The Beatles let us know that we all “get by with a little help from our friends.” Those nine words from the Awesome Foursome capture the essence of the American municipal bond market. Some new developments, however, could redefine how friends help state and local governments get by in the muni market.

Like all markets, the municipal bond market is about buyers and sellers. The sellers are cities, counties, schools and other public entities that need to borrow money to build roads, bridges, hospitals and other major projects. The buyers are wealthy individuals, property-casualty insurance companies, mutual funds and others who like muni bonds for their secure, tax-free income. In concept, this market is simple and predictable.

Except that it’s not. There are about a million bonds in the market. These bonds are sold by tens of thousands of governments and are backed by hundreds of different revenue streams. There is no central exchange where a buyer can go to find just the right bond. Different states apply different tax rules to the interest investors earn for holding muni bonds. For these and many other reasons, buyers and sellers work hard to find each other and even harder to agree on fair prices.

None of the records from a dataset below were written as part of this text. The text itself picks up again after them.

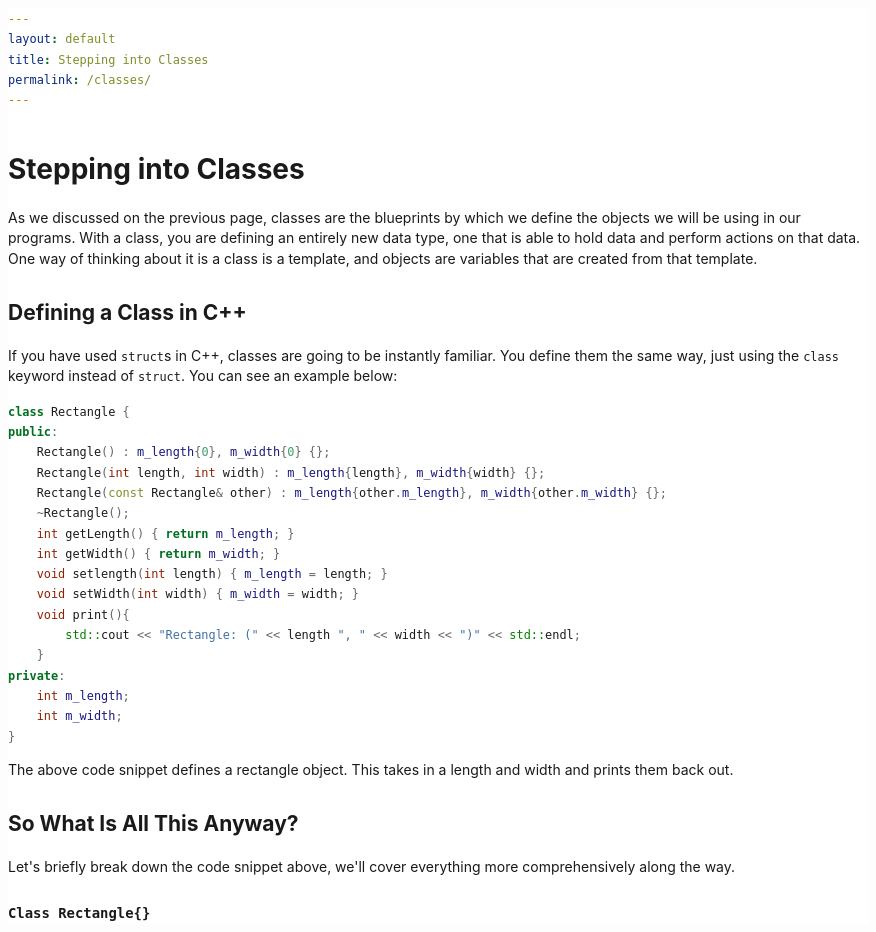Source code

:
 ```yaml
---
layout: default
title: Stepping into Classes
permalink: /classes/
---
```

# Stepping into Classes

As we discussed on the previous page, classes are the blueprints by which we
define the objects we will be using in our programs. With a class, you are
defining an entirely new data type, one that is able to hold data and perform
actions on that data. One way of thinking about it is a class is a template,
and objects are variables that are created from that template.

## Defining a Class in C++

If you have used `struct`s in C++, classes are going to be instantly familiar.
You define them the same way, just using the `class` keyword instead of
`struct`. You can see an example below:

```C++
class Rectangle {
public:
    Rectangle() : m_length{0}, m_width{0} {};
    Rectangle(int length, int width) : m_length{length}, m_width{width} {};
    Rectangle(const Rectangle& other) : m_length{other.m_length}, m_width{other.m_width} {};
    ~Rectangle();
    int getLength() { return m_length; }
    int getWidth() { return m_width; }
    void setlength(int length) { m_length = length; }
    void setWidth(int width) { m_width = width; }
    void print(){
        std::cout << "Rectangle: (" << length ", " << width << ")" << std::endl;
    }
private:
    int m_length;
    int m_width;
}
```

The above code snippet defines a rectangle object. This takes in a length and
width and prints them back out.

## So What Is All This Anyway?

Let's briefly break down the code snippet above, we'll cover everything
more comprehensively along the way.

### `Class Rectangle{}`
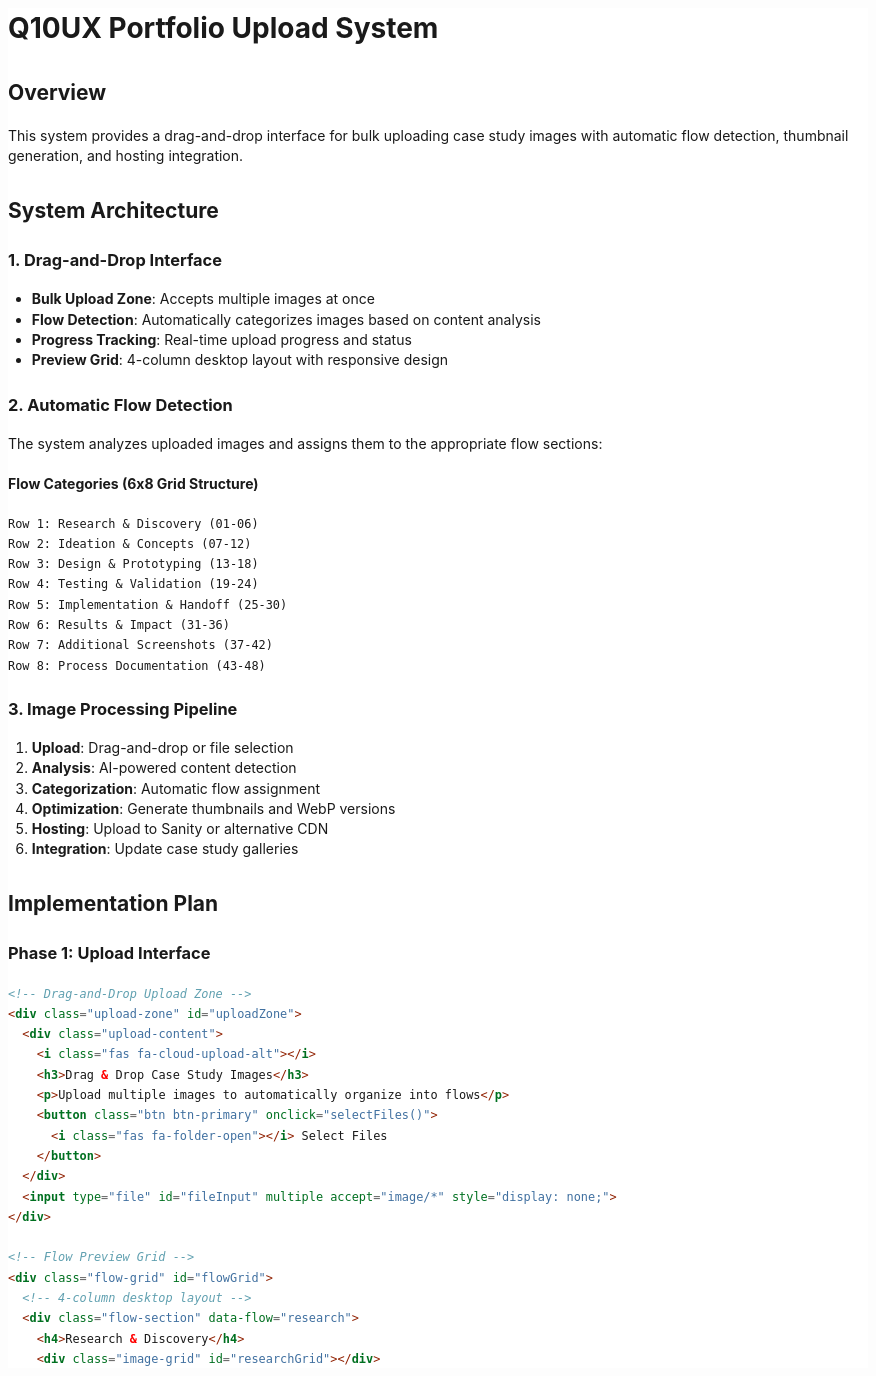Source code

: # Q10UX Portfolio Upload System

## Overview
This system provides a drag-and-drop interface for bulk uploading case study images with automatic flow detection, thumbnail generation, and hosting integration.

## System Architecture

### 1. Drag-and-Drop Interface
- **Bulk Upload Zone**: Accepts multiple images at once
- **Flow Detection**: Automatically categorizes images based on content analysis
- **Progress Tracking**: Real-time upload progress and status
- **Preview Grid**: 4-column desktop layout with responsive design

### 2. Automatic Flow Detection
The system analyzes uploaded images and assigns them to the appropriate flow sections:

#### Flow Categories (6x8 Grid Structure)
```
Row 1: Research & Discovery (01-06)
Row 2: Ideation & Concepts (07-12)  
Row 3: Design & Prototyping (13-18)
Row 4: Testing & Validation (19-24)
Row 5: Implementation & Handoff (25-30)
Row 6: Results & Impact (31-36)
Row 7: Additional Screenshots (37-42)
Row 8: Process Documentation (43-48)
```

### 3. Image Processing Pipeline
1. **Upload**: Drag-and-drop or file selection
2. **Analysis**: AI-powered content detection
3. **Categorization**: Automatic flow assignment
4. **Optimization**: Generate thumbnails and WebP versions
5. **Hosting**: Upload to Sanity or alternative CDN
6. **Integration**: Update case study galleries

## Implementation Plan

### Phase 1: Upload Interface
```html
<!-- Drag-and-Drop Upload Zone -->
<div class="upload-zone" id="uploadZone">
  <div class="upload-content">
    <i class="fas fa-cloud-upload-alt"></i>
    <h3>Drag & Drop Case Study Images</h3>
    <p>Upload multiple images to automatically organize into flows</p>
    <button class="btn btn-primary" onclick="selectFiles()">
      <i class="fas fa-folder-open"></i> Select Files
    </button>
  </div>
  <input type="file" id="fileInput" multiple accept="image/*" style="display: none;">
</div>

<!-- Flow Preview Grid -->
<div class="flow-grid" id="flowGrid">
  <!-- 4-column desktop layout -->
  <div class="flow-section" data-flow="research">
    <h4>Research & Discovery</h4>
    <div class="image-grid" id="researchGrid"></div>
```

Fortunately, there are intermediaries—friends, if you will—who can help. Underwriters and financial advisers tell issuers how to design bonds that will appeal to just the right type of investors.

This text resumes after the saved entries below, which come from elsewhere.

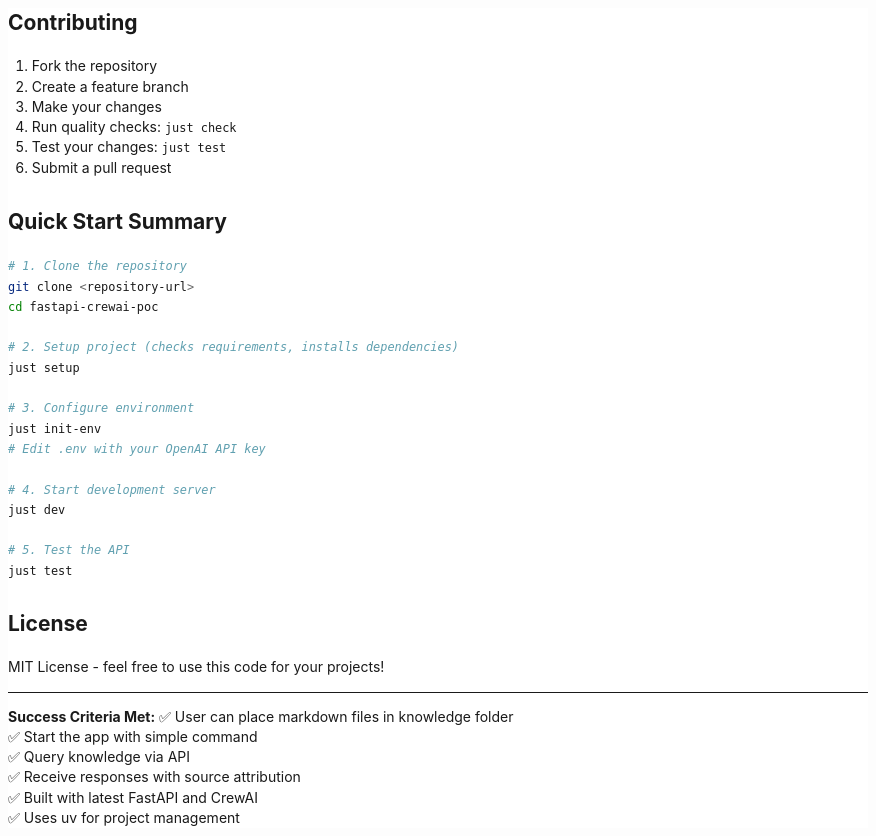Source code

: ## Contributing

1. Fork the repository
2. Create a feature branch
3. Make your changes
4. Run quality checks: `just check`
5. Test your changes: `just test`
6. Submit a pull request

## Quick Start Summary

```bash
# 1. Clone the repository
git clone <repository-url>
cd fastapi-crewai-poc

# 2. Setup project (checks requirements, installs dependencies)
just setup

# 3. Configure environment
just init-env
# Edit .env with your OpenAI API key

# 4. Start development server
just dev

# 5. Test the API
just test
```

## License

MIT License - feel free to use this code for your projects!

---

**Success Criteria Met:**
✅ User can place markdown files in knowledge folder  
✅ Start the app with simple command  
✅ Query knowledge via API  
✅ Receive responses with source attribution  
✅ Built with latest FastAPI and CrewAI  
✅ Uses uv for project management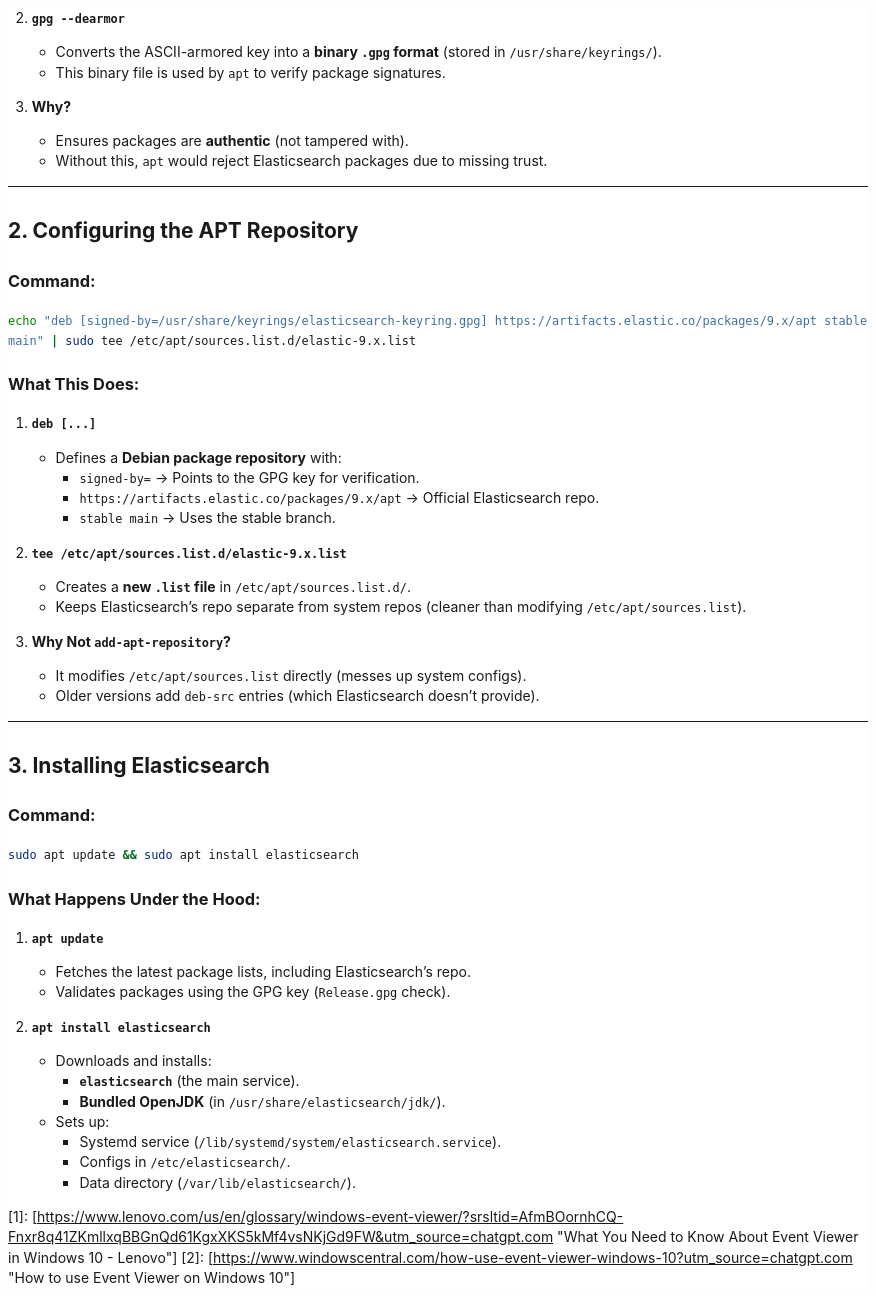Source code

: 2. **`gpg --dearmor`**  
   - Converts the ASCII-armored key into a **binary `.gpg` format** (stored in `/usr/share/keyrings/`).  
   - This binary file is used by `apt` to verify package signatures.

3. **Why?**  
   - Ensures packages are **authentic** (not tampered with).  
   - Without this, `apt` would reject Elasticsearch packages due to missing trust.

---

## **2. Configuring the APT Repository**
### **Command:**
```bash
echo "deb [signed-by=/usr/share/keyrings/elasticsearch-keyring.gpg] https://artifacts.elastic.co/packages/9.x/apt stable main" | sudo tee /etc/apt/sources.list.d/elastic-9.x.list
```
### **What This Does:**
1. **`deb [...]`**  
   - Defines a **Debian package repository** with:
     - `signed-by=` → Points to the GPG key for verification.  
     - `https://artifacts.elastic.co/packages/9.x/apt` → Official Elasticsearch repo.  
     - `stable main` → Uses the stable branch.

2. **`tee /etc/apt/sources.list.d/elastic-9.x.list`**  
   - Creates a **new `.list` file** in `/etc/apt/sources.list.d/`.  
   - Keeps Elasticsearch’s repo separate from system repos (cleaner than modifying `/etc/apt/sources.list`).

3. **Why Not `add-apt-repository`?**  
   - It modifies `/etc/apt/sources.list` directly (messes up system configs).  
   - Older versions add `deb-src` entries (which Elasticsearch doesn’t provide).  

---

## **3. Installing Elasticsearch**
### **Command:**
```bash
sudo apt update && sudo apt install elasticsearch
```

### **What Happens Under the Hood:**
1. **`apt update`**  
   - Fetches the latest package lists, including Elasticsearch’s repo.  
   - Validates packages using the GPG key (`Release.gpg` check).

2. **`apt install elasticsearch`**  
   - Downloads and installs:
     - **`elasticsearch`** (the main service).  
     - **Bundled OpenJDK** (in `/usr/share/elasticsearch/jdk/`).  
   - Sets up:
     - Systemd service (`/lib/systemd/system/elasticsearch.service`).  
     - Configs in `/etc/elasticsearch/`.  
     - Data directory (`/var/lib/elasticsearch/`).  


[1]: [https://www.lenovo.com/us/en/glossary/windows-event-viewer/?srsltid=AfmBOornhCQ-Fnxr8q41ZKmllxqBBGnQd61KgxXKS5kMf4vsNKjGd9FW&utm_source=chatgpt.com "What You Need to Know About Event Viewer in Windows 10 - Lenovo"]
[2]: [https://www.windowscentral.com/how-use-event-viewer-windows-10?utm_source=chatgpt.com "How to use Event Viewer on Windows 10"]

Investors rely on broker-dealers, brokers-brokers and other market makers to deliver the bonds they want. Issuers and investors alike depend on third-party data providers for crucial insights on market prices and dynamics.

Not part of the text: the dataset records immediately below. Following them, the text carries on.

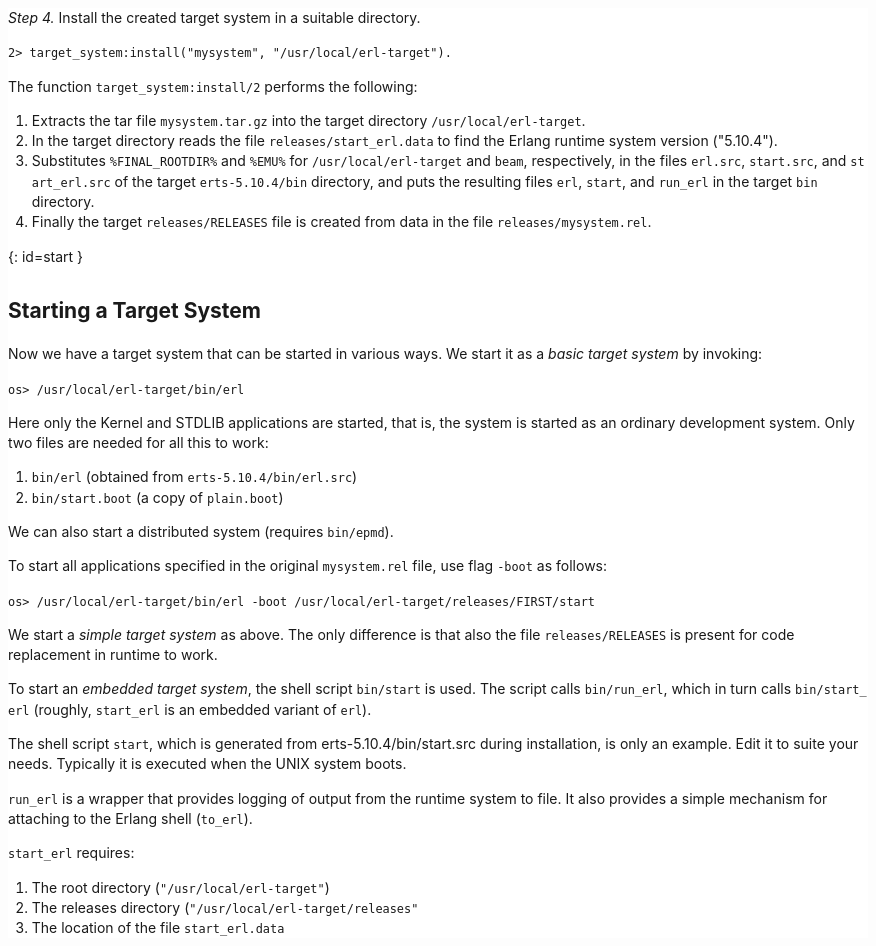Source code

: *Step 4.* Install the created target system in a suitable directory.

```text
2> target_system:install("mysystem", "/usr/local/erl-target").
```

The function `target_system:install/2` performs the following:

1. Extracts the tar file `mysystem.tar.gz` into the target directory `/usr/local/erl-target`.
1. In the target directory reads the file `releases/start_erl.data` to find the Erlang runtime system version ("5.10.4").
1. Substitutes `%FINAL_ROOTDIR%` and `%EMU%` for `/usr/local/erl-target` and `beam`, respectively, in the files `erl.src`, `start.src`, and `start_erl.src` of the target `erts-5.10.4/bin` directory, and puts the resulting files `erl`, `start`, and `run_erl` in the target `bin` directory.
1. Finally the target `releases/RELEASES` file is created from data in the file `releases/mysystem.rel`.

[](){: id=start }
## Starting a Target System

Now we have a target system that can be started in various ways. We start it as a *basic target system* by invoking:

```text
os> /usr/local/erl-target/bin/erl
```

Here only the Kernel and STDLIB applications are started, that is, the system is started as an ordinary development system. Only two files are needed for all this to work:

1. `bin/erl` (obtained from `erts-5.10.4/bin/erl.src`)
1. `bin/start.boot` (a copy of `plain.boot`)

We can also start a distributed system (requires `bin/epmd`).

To start all applications specified in the original `mysystem.rel` file, use flag `-boot` as follows:

```text
os> /usr/local/erl-target/bin/erl -boot /usr/local/erl-target/releases/FIRST/start
```

We start a *simple target system* as above. The only difference is that also the file `releases/RELEASES` is present for code replacement in runtime to work.

To start an *embedded target system*, the shell script `bin/start` is used. The script calls `bin/run_erl`, which in turn calls `bin/start_erl` (roughly, `start_erl` is an embedded variant of `erl`).

The shell script `start`, which is generated from erts-5.10.4/bin/start.src during installation, is only an example. Edit it to suite your needs. Typically it is executed when the UNIX system boots.

`run_erl` is a wrapper that provides logging of output from the runtime system to file. It also provides a simple mechanism for attaching to the Erlang shell (`to_erl`).

`start_erl` requires:

1. The root directory (`"/usr/local/erl-target"`)
1. The releases directory (`"/usr/local/erl-target/releases"`
1. The location of the file `start_erl.data`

That’s why some recent regulatory changes have set the stage for a major shake-up. The Municipal Securities Rulemaking Board (MSRB), which oversees advisers and bond dealers, is now implementing rules that redefine the roles and duties of municipal financial advisers. Perhaps the biggest effect is that a bank or other institution that offers an issuer advice leading up to a bond sale cannot buy those bonds once they’re sold. This rule is designed to prevent cozy friendships from morphing into the sort of corruption we saw in places like Jefferson County, Ala. That makes sense. At the same time, small issuers who access the markets infrequently depend heavily on advisers and other friends to make sense of this complicated market. This rule might limit their access to the market expertise they need just to get by.

Meanwhile, both the MSRB and Securities and Exchange Commission (SEC) are considering new rules to promote “pre-trade transparency.” These changes apply to brokers-brokers, alternative trading systems and other intermediaries who help investors buy and sell bonds that have been out for a while (in what is known as the “secondary market”). The systems these intermediaries have developed are a bit like Craigslist for the muni market. Sellers post bonds they’d like to sell and interested buyers respond. Sometimes trades happen, but usually they don’t. Either way, the information these systems collect can tell us a lot about a bond’s “fair” or “actual” market price.

The SEC and MSRB are considering ways to use that information to improve the market’s transparency and efficiency—a worthy objective. Investors who use these systems, however, are wondering why they should have to share such valuable information with anyone other than their closest trading friends.

With these actions, the regulators are sending a clear message. If you sell bonds, your real friends are those who work only for you. If you buy bonds, get ready to share friends-only information with the rest of the market. These changes are designed to focus accountability on buyers and sellers, and to keep friends, both well intentioned and otherwise, at arm’s length.